──────── Data ────────

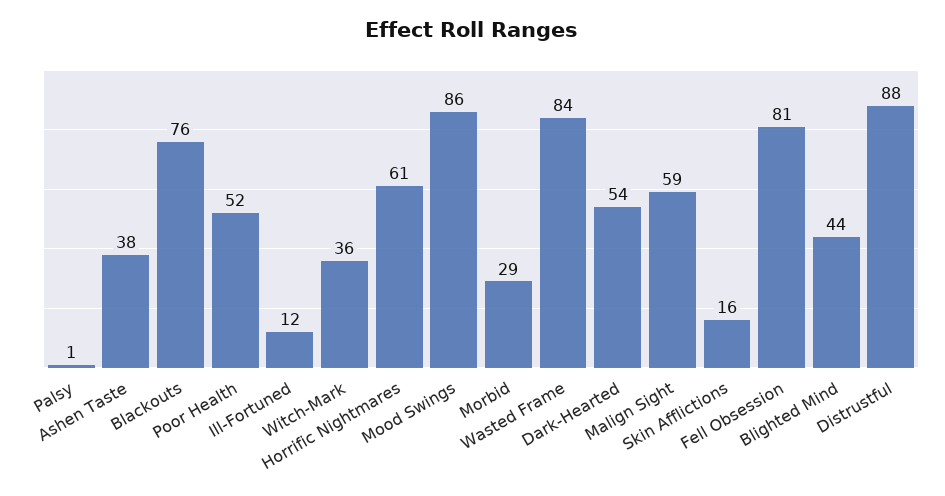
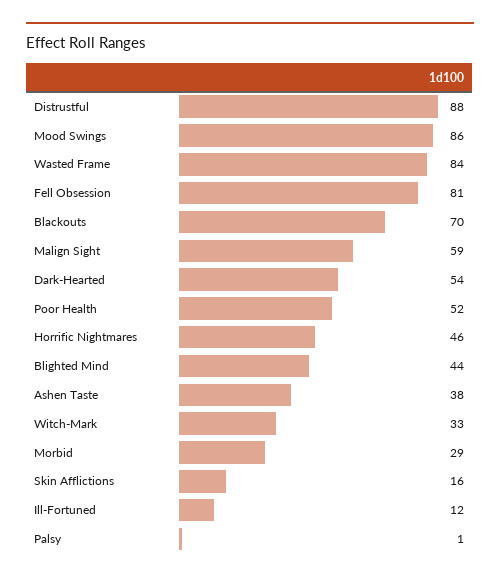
Blackouts: 76 -> 70
Witch-Mark: 36 -> 33
Horrific Nightmares: 61 -> 46

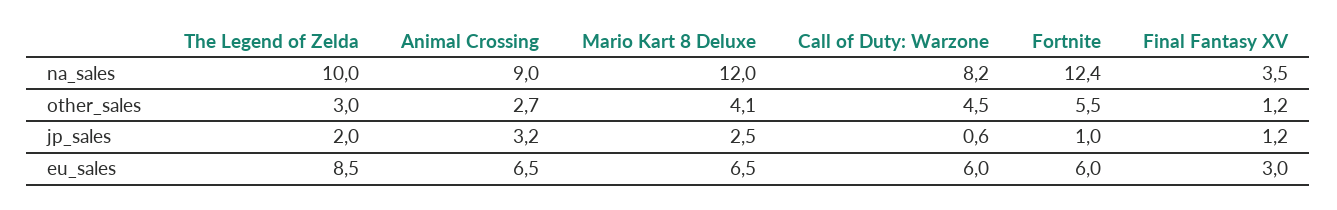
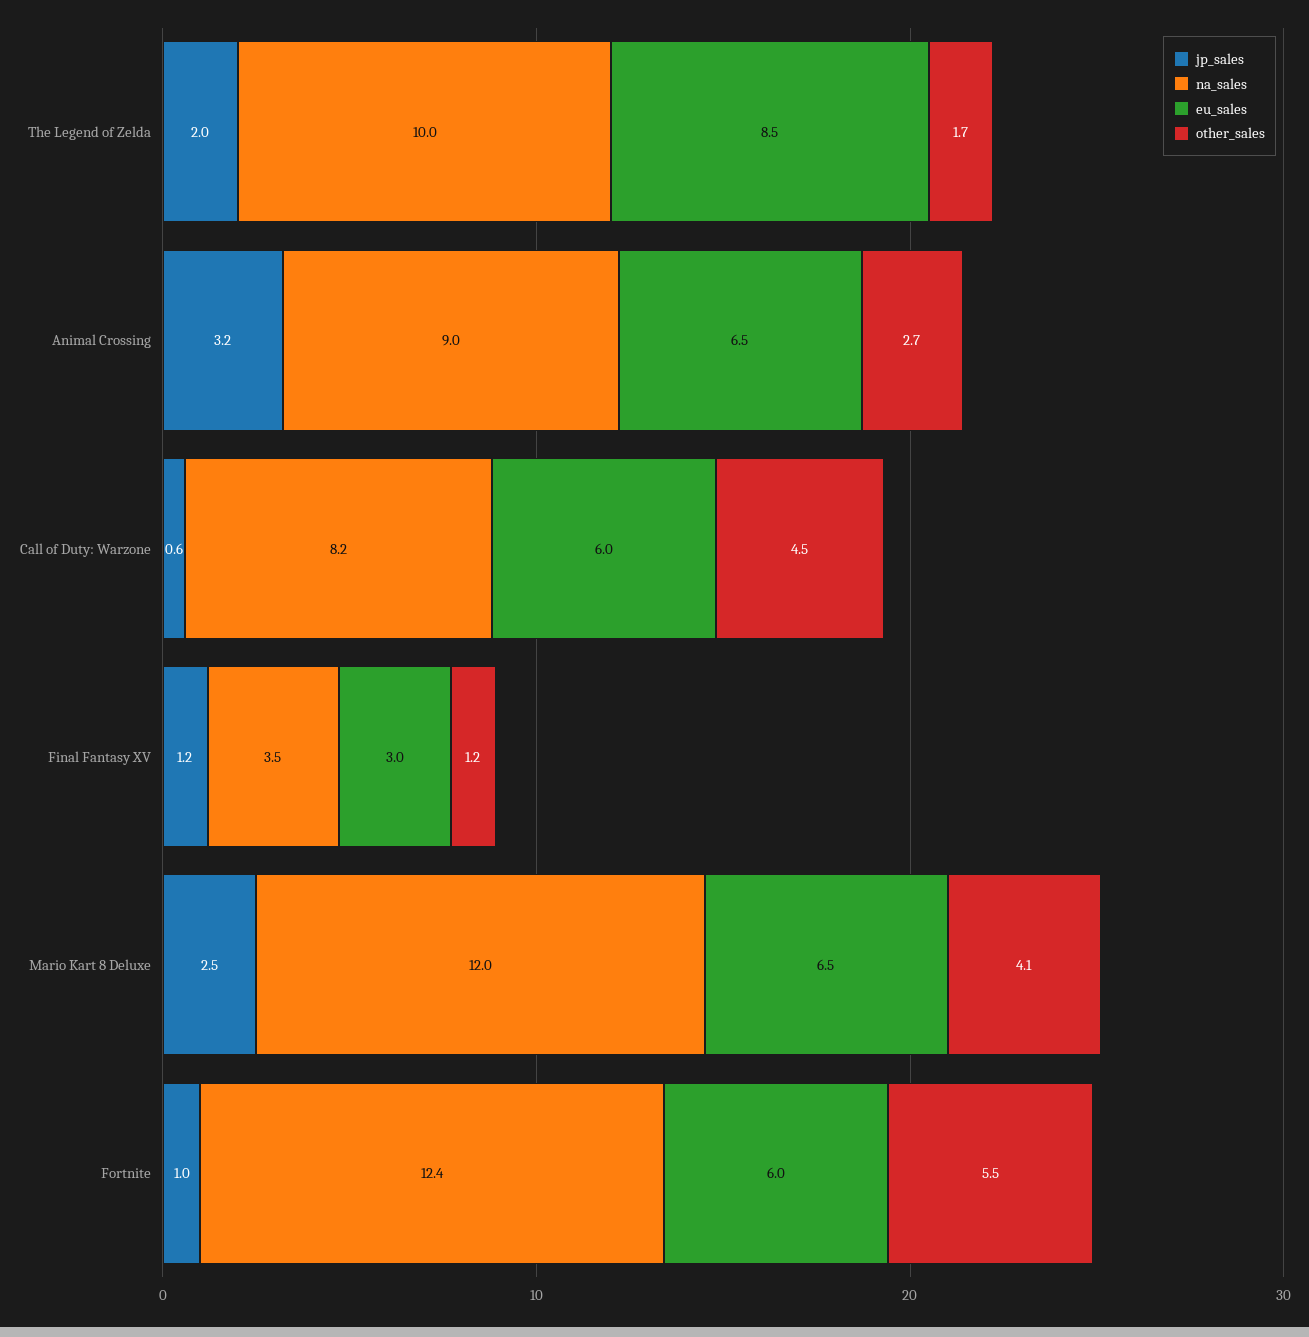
other_sales, The Legend of Zelda: 3 -> 1.7

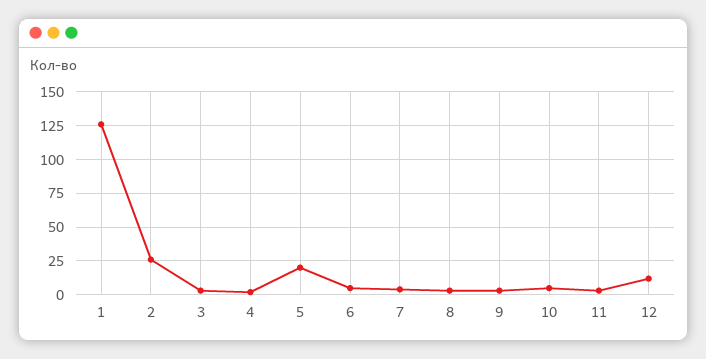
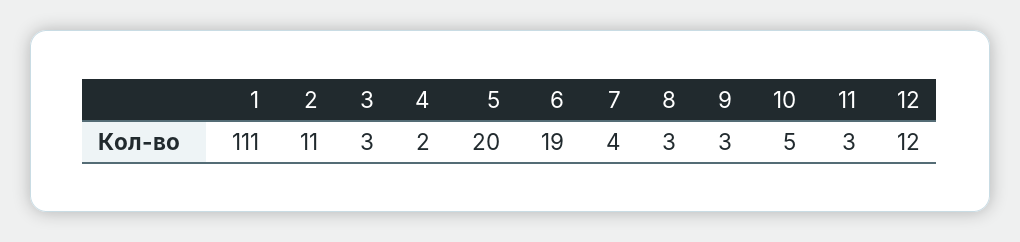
1: 125 -> 111
2: 25 -> 11
6: 5 -> 19

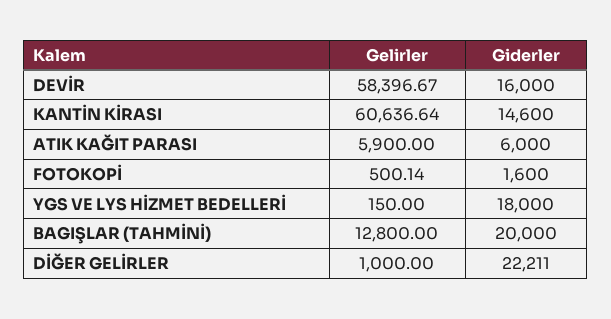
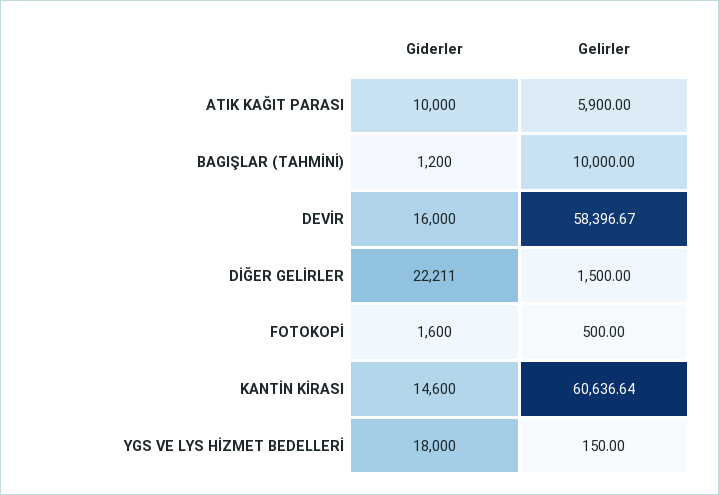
Giderler, ATIK KAĞIT PARASI: 6000 -> 10000
Gelirler, FOTOKOPİ: 500.14 -> 500
Gelirler, BAGIŞLAR (TAHMİNİ): 12800 -> 10000
Giderler, BAGIŞLAR (TAHMİNİ): 20000 -> 1200
Gelirler, DİĞER GELİRLER: 1000 -> 1500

────────

# [Task requirements]
Reproduce the entries above without change, omitting all pictures.

# [Written solution]
Blackouts: 76 -> 70
Witch-Mark: 36 -> 33
Horrific Nightmares: 61 -> 46

other_sales, The Legend of Zelda: 3 -> 1.7

1: 125 -> 111
2: 25 -> 11
6: 5 -> 19

Giderler, ATIK KAĞIT PARASI: 6000 -> 10000
Gelirler, FOTOKOPİ: 500.14 -> 500
Gelirler, BAGIŞLAR (TAHMİNİ): 12800 -> 10000
Giderler, BAGIŞLAR (TAHMİNİ): 20000 -> 1200
Gelirler, DİĞER GELİRLER: 1000 -> 1500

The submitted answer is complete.